_TEXT PROVIDED_:
I think the problem is that the definition of constant proper acceleration in a 4D spacetime is not so much well established but it is rather baffling and thus it takes me a few minutes writing some lines to get you to know how particles can find which way to accelerate.

I assume you've taken a look at Semay's metric introduced http://arxiv.org/pdf/physics/0601179v1" (early posts in this thread can also help you to get acquainted with it):

[tex]ds^2=(1+ax)^2dt^2-dx^2-dy^2-dz^2.[/tex]

You can simply see that the curvature tensor vanishes for this metric, giving rise to a flat spacetime wherein a uniform gravitational potential can be considered locally which chalks up to equivalence principle. To verify this, let's check out the geodesic equations:

[tex]\ddot{x}=-a(1+ax)\dot{t}^2,[/tex]
[tex]\ddot{y}=\ddot{z}=0,[/tex]
[tex]\ddot{t}=\frac{-2a\dot{x}\dot{t}}{1+ax},[/tex]

where the dot being the derivative wrt proper time. The aim is to show that for this metric, freely falling particles which follow timelike geodesics, are all accelerated the same locally and the proper acceleration is [tex]\ddot{x}=-a.[/tex] As the second equations demonstrate, along y and z axes the proper accelerations are all zero. This is why the freely falling particles are able to find the path on which they can accelerate and fall in almost every other metric (sometimes as in Schwarzschild metric it gets so much twisted to get such a result and that is because the [tex]g_{rr}[/tex] is not considered to be constant in contrast to this case)!

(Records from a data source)
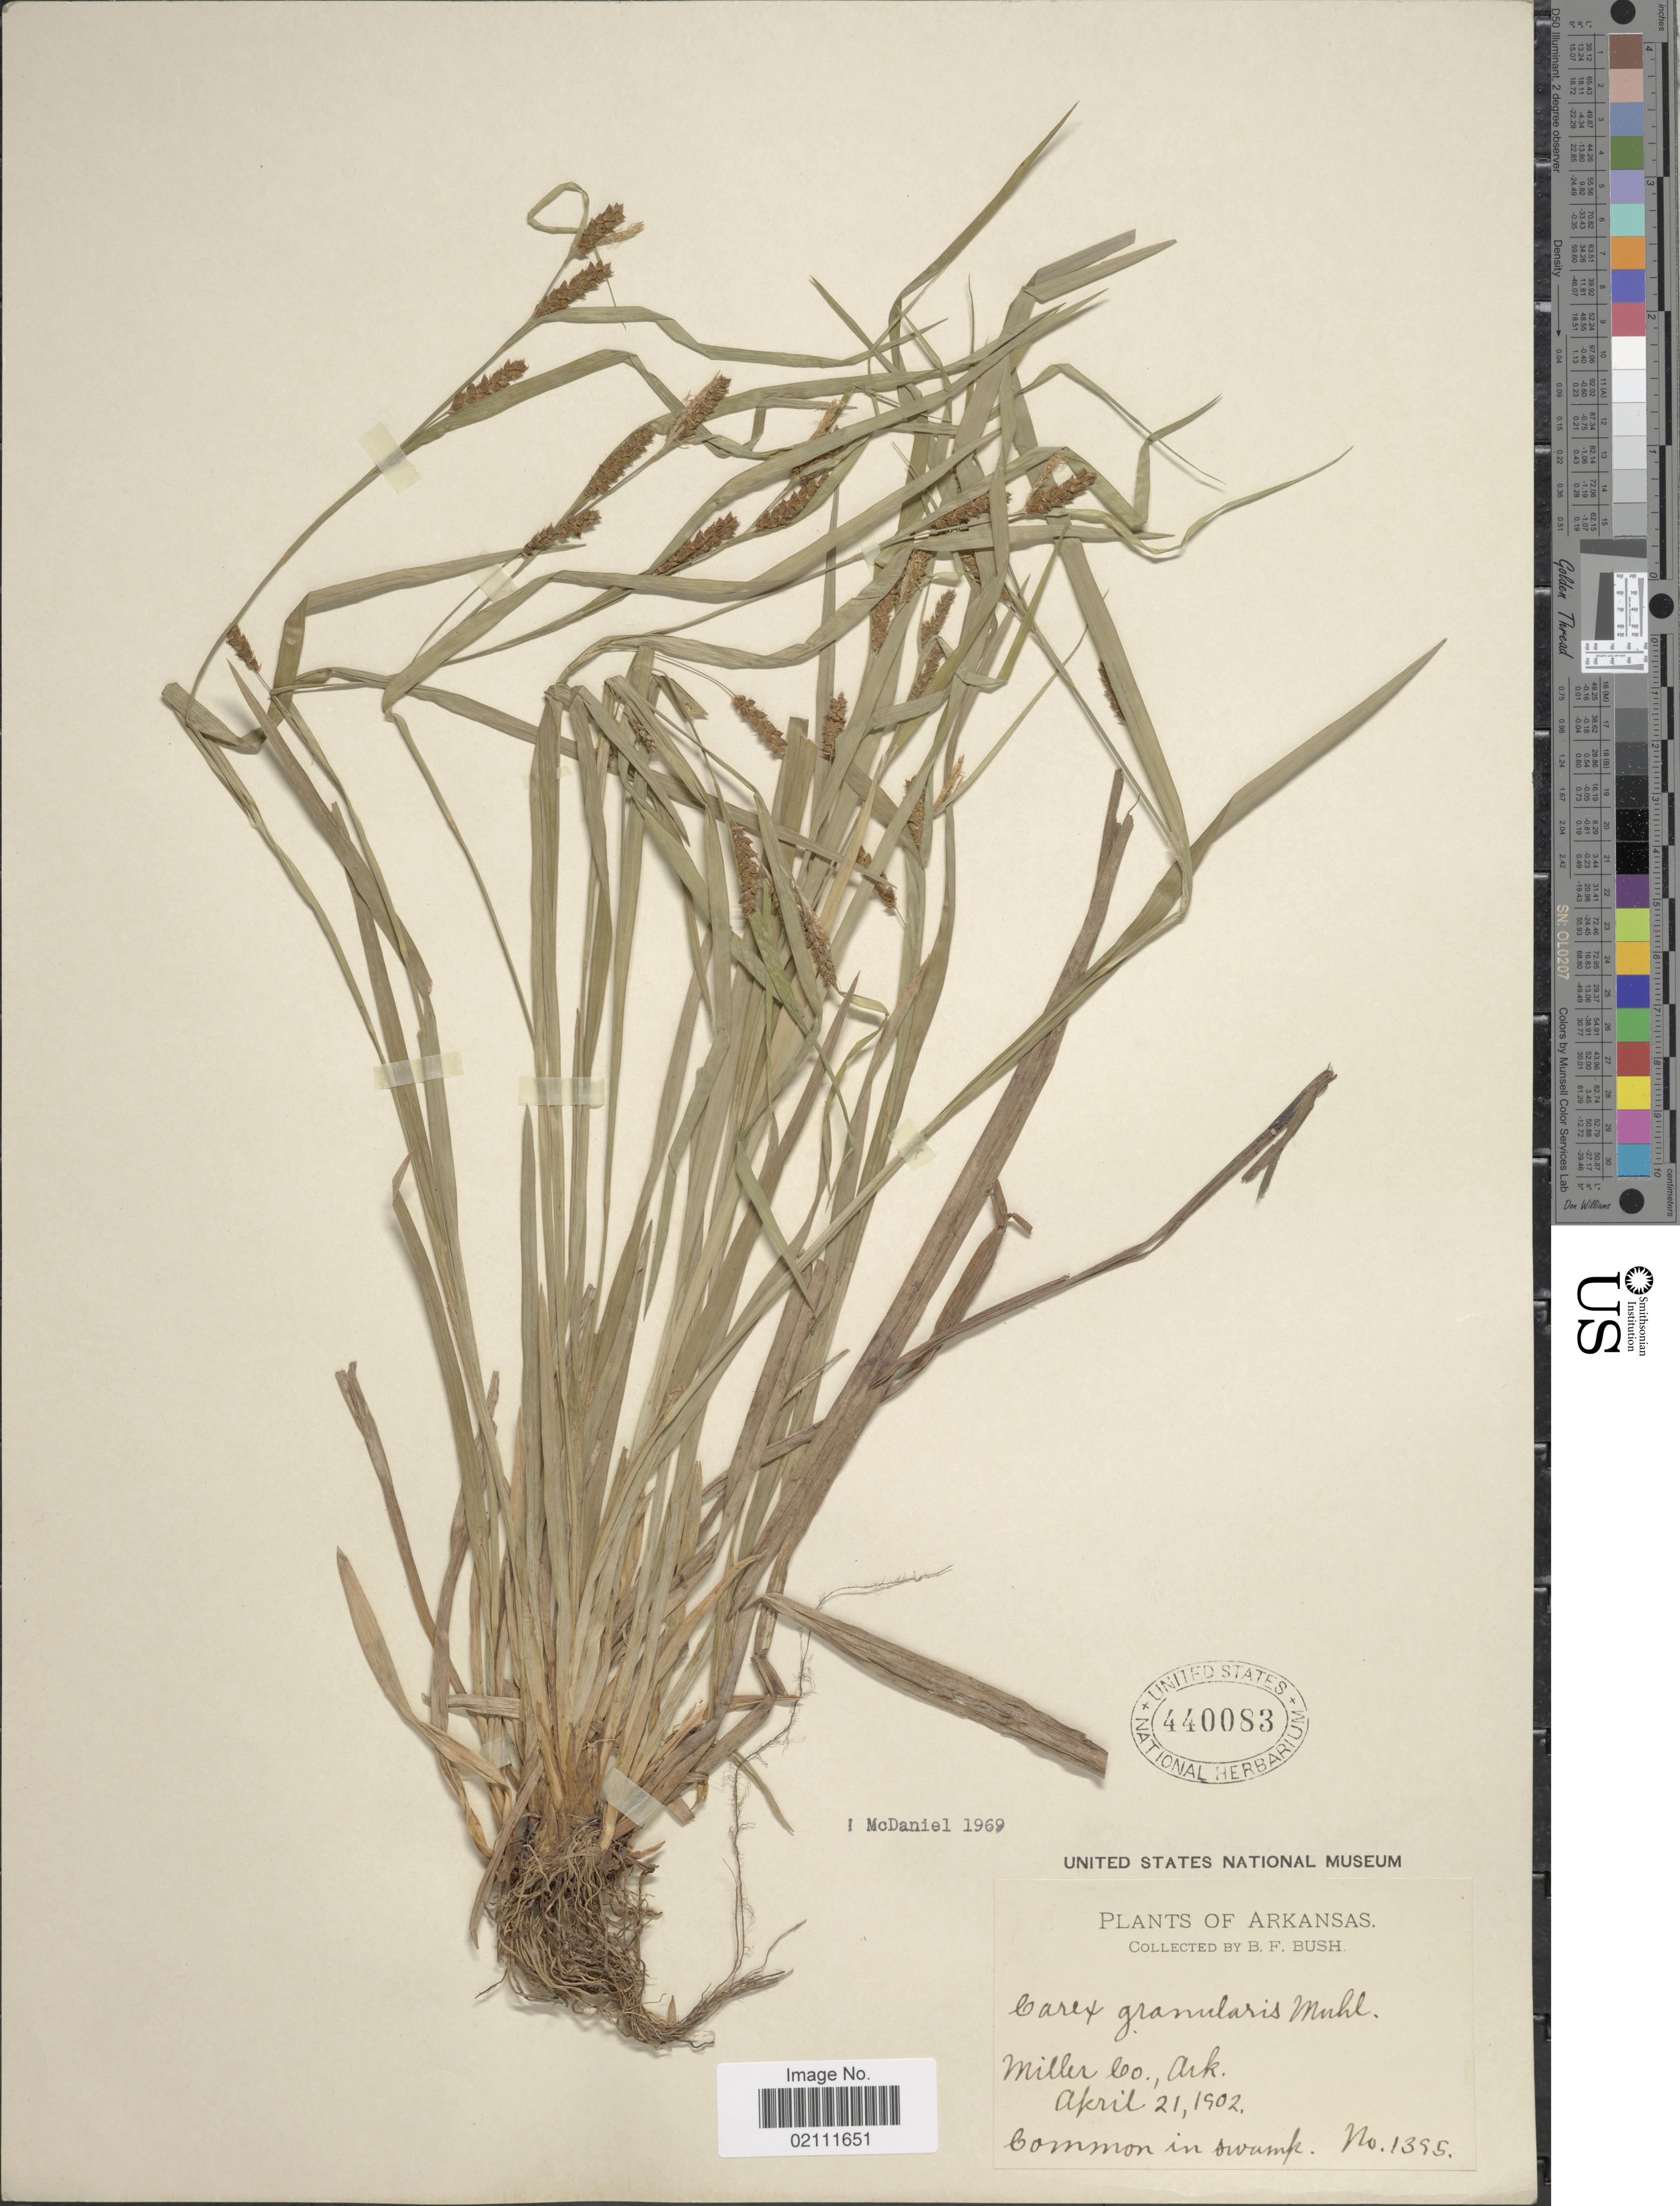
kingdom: Plantae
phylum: Tracheophyta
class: Liliopsida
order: Poales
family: Cyperaceae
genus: Carex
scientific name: Carex granularis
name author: Muhl. ex Willd.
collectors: B. F. Bush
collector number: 1395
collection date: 1902-04-21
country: United States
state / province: Arkansas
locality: Miller Co., common in swamp.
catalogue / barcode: US 440083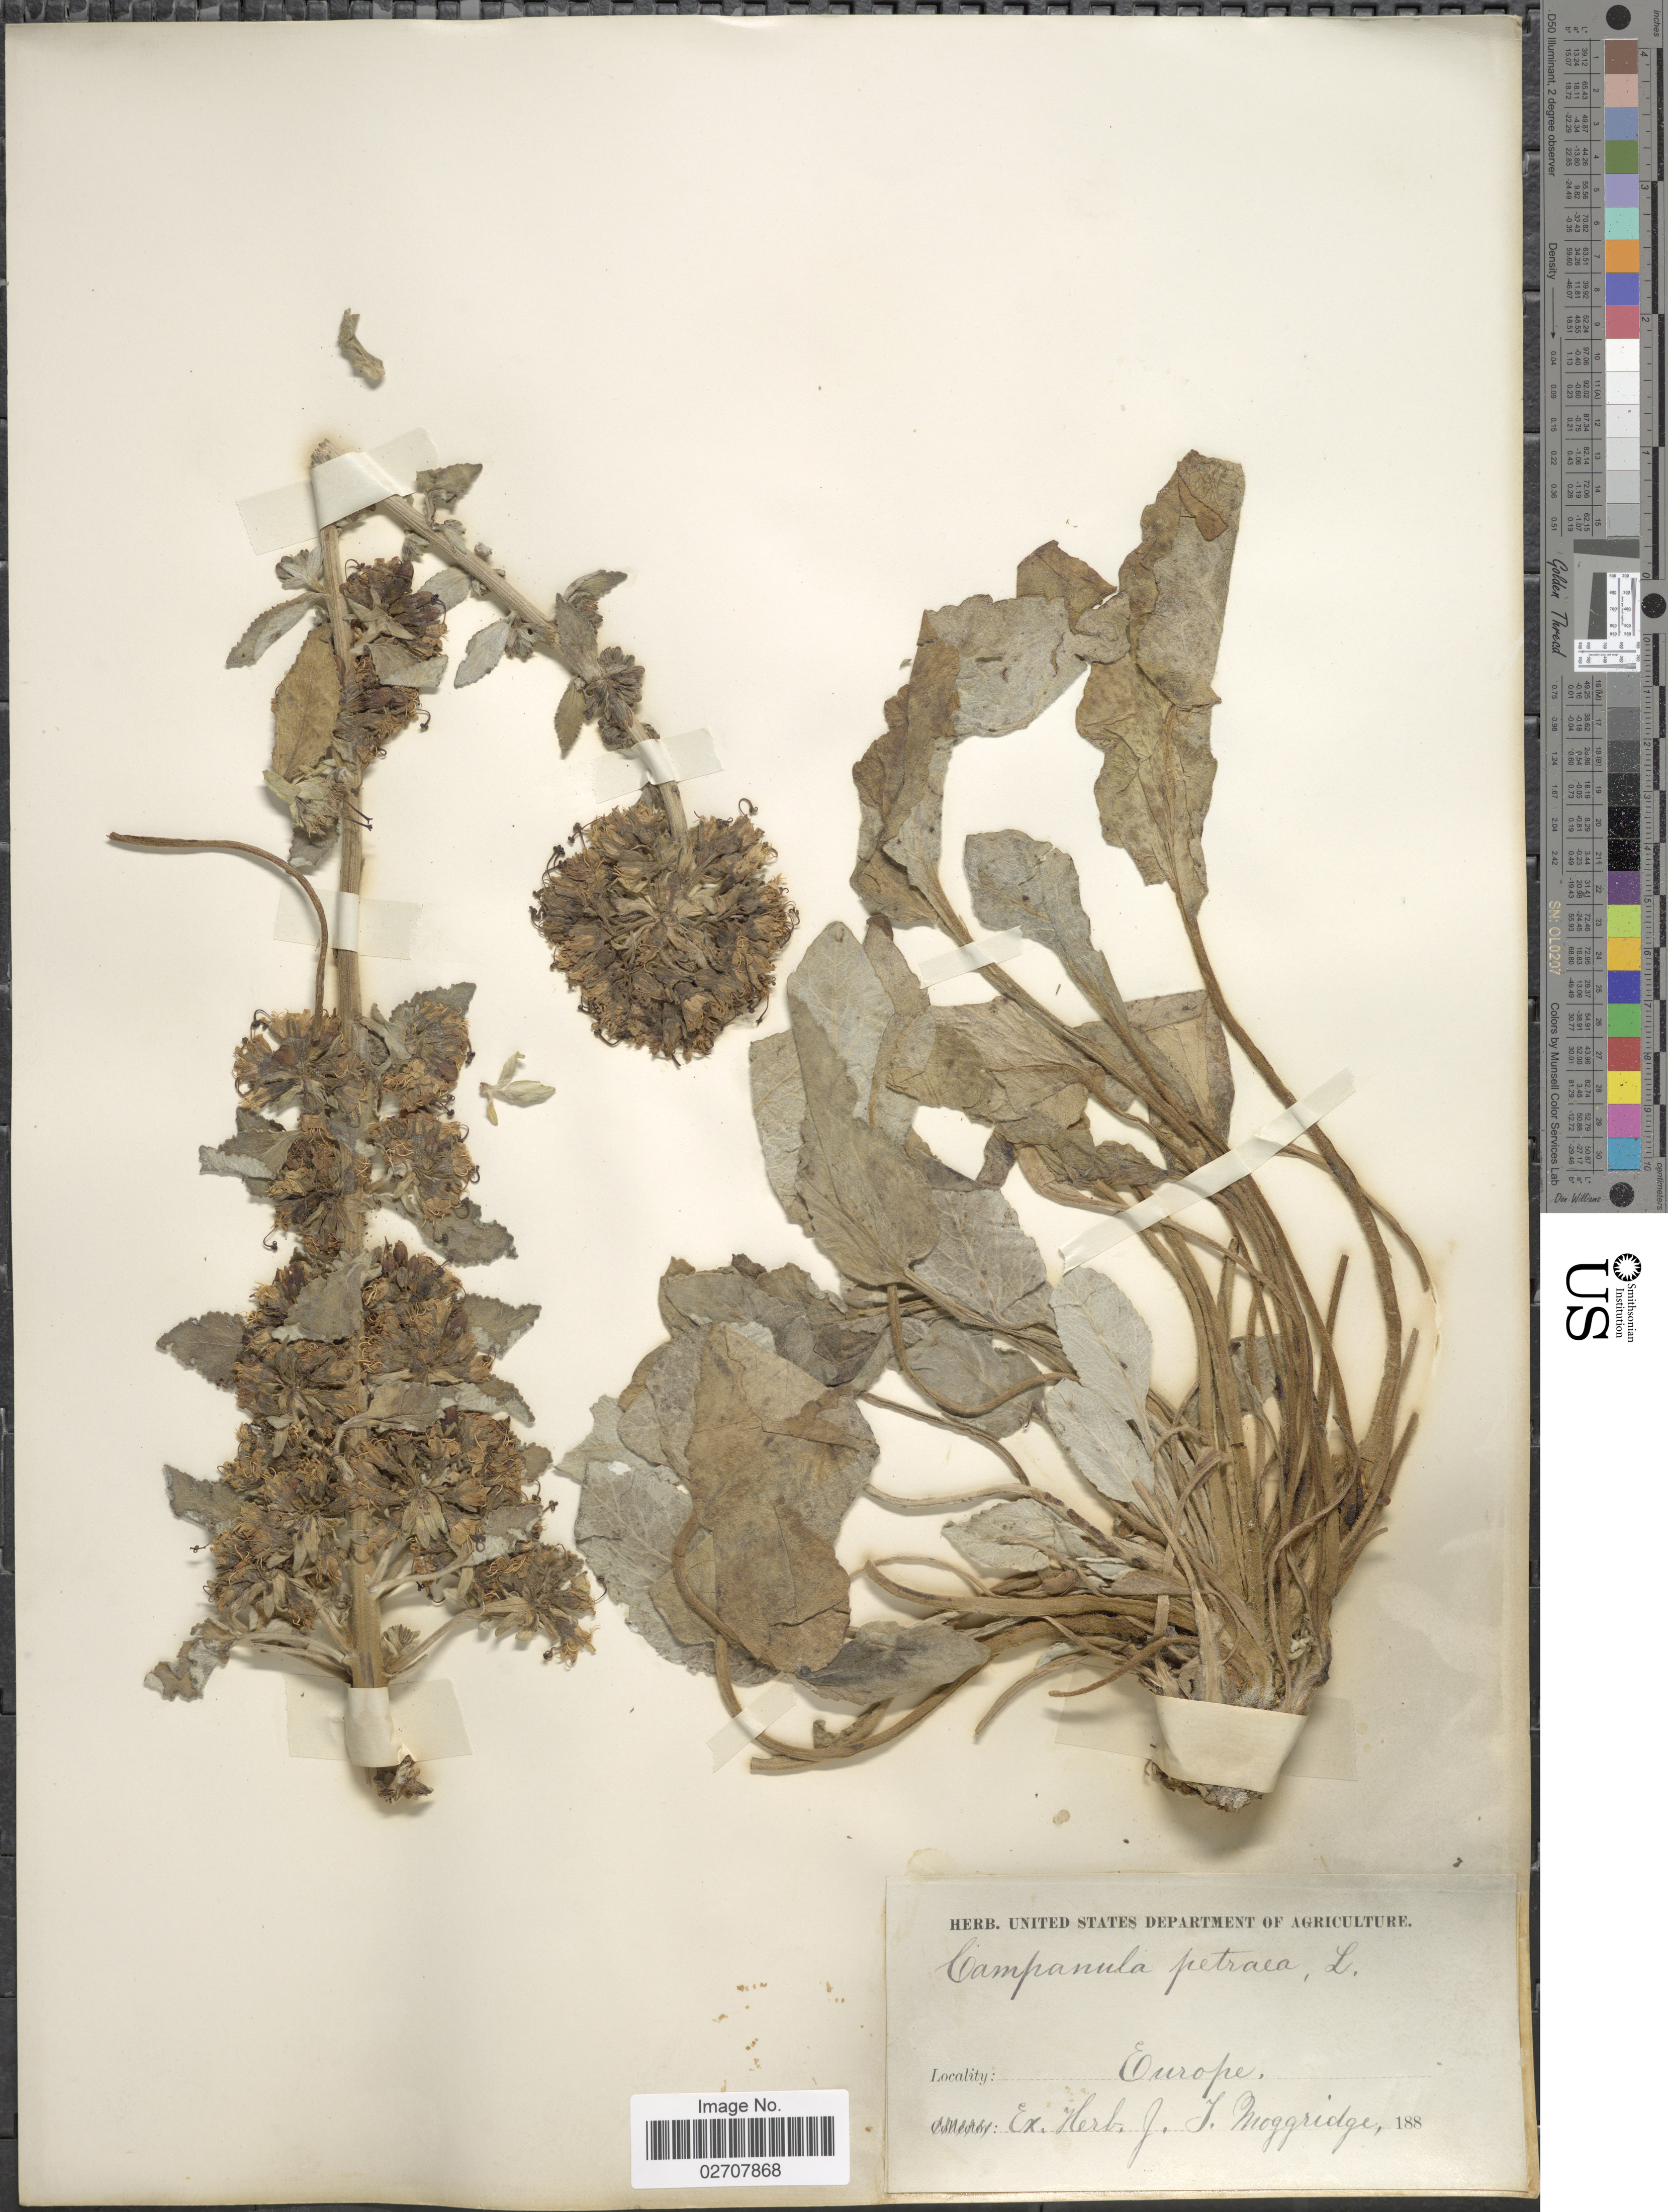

_WRITTEN EXERCISE_:
Please duplicate everything in the text on proper acceleration above from "where the dot" down to "to this case)!".

_EXERCISE OUTPUT_:
where the dot being the derivative wrt proper time. The aim is to show that for this metric, freely falling particles which follow timelike geodesics, are all accelerated the same locally and the proper acceleration is [tex]\ddot{x}=-a.[/tex] As the second equations demonstrate, along y and z axes the proper accelerations are all zero. This is why the freely falling particles are able to find the path on which they can accelerate and fall in almost every other metric (sometimes as in Schwarzschild metric it gets so much twisted to get such a result and that is because the [tex]g_{rr}[/tex] is not considered to be constant in contrast to this case)!